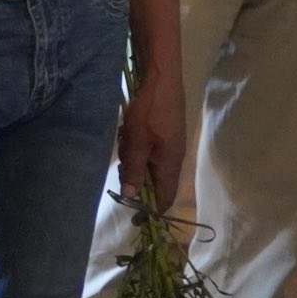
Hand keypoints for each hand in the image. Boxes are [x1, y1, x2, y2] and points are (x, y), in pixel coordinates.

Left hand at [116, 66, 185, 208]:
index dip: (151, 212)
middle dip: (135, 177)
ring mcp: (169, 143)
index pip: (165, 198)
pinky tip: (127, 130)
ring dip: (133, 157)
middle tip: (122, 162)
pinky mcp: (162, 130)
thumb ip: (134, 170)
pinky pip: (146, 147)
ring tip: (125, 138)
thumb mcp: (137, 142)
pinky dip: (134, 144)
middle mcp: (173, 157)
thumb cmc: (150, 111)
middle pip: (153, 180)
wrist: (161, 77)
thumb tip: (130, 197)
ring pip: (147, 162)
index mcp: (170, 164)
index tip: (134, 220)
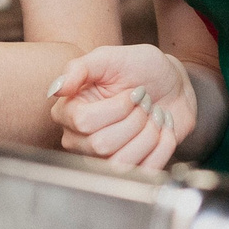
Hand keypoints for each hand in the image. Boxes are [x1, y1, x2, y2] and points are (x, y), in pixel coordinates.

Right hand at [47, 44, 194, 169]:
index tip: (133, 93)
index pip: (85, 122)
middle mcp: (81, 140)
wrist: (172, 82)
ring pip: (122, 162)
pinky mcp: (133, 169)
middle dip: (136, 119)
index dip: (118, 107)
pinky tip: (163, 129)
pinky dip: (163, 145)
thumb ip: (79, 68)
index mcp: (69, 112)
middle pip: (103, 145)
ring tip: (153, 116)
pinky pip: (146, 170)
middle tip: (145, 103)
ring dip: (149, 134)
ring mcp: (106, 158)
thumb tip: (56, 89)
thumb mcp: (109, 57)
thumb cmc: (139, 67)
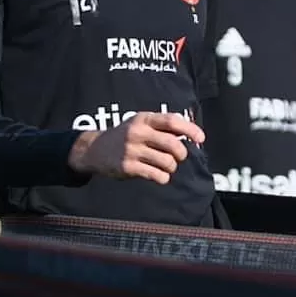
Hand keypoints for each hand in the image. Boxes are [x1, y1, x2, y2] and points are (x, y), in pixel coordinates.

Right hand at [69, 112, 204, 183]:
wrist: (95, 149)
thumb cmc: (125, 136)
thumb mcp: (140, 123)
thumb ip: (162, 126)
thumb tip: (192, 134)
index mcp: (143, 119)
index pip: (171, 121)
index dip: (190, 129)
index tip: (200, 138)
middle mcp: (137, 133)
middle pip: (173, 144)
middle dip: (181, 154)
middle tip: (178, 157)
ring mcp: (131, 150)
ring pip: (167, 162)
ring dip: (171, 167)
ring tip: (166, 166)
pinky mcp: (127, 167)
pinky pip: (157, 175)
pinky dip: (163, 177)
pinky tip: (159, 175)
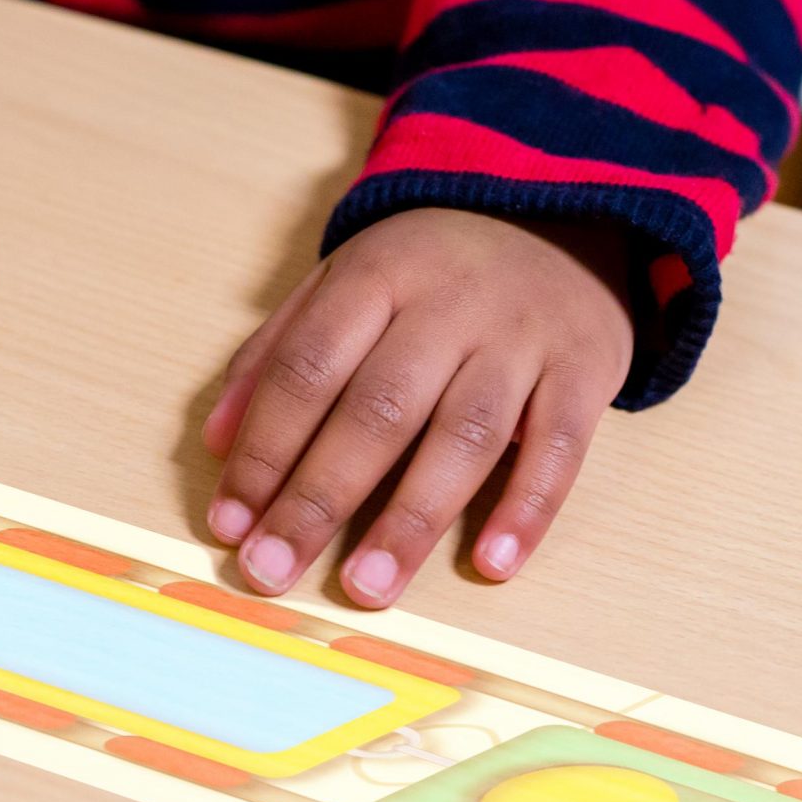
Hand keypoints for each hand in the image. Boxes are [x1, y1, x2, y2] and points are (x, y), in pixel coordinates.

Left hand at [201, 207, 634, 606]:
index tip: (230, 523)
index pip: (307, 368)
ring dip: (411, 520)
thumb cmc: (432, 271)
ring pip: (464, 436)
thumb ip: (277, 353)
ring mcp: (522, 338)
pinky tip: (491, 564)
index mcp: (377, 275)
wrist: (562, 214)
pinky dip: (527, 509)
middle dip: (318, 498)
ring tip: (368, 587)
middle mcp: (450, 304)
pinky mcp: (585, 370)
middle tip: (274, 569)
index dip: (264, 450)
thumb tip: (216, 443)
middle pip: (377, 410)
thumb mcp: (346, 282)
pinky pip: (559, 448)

→ The problem:
Reproduce exactly the lines above that run from the one with "ring pip: (167, 162)" to the one with "ring tip: (368, 587)", both included, leaving pictures out.

→ Output for this exercise:
ring pip: (167, 162)
ring dip: (171, 167)
ring tip: (166, 166)
pinky mcp: (127, 167)
pinky pip: (157, 175)
pinky dip: (163, 177)
pinky tip: (159, 175)
Hand keypoints for each hand in the image. Boxes are [x1, y1, x2, y2] and points are (x, y), in pixel coordinates.

Left hand at [201, 207, 634, 606]:
index tip: (230, 523)
index pip: (307, 368)
ring dip: (411, 520)
thumb cmc: (432, 271)
ring pip: (464, 436)
thumb ip: (277, 353)
ring mcp: (522, 338)
pinky tip: (491, 564)
index mcp: (377, 275)
wrist: (562, 214)
pinky dip: (527, 509)
middle dip: (318, 498)
ring tip: (368, 587)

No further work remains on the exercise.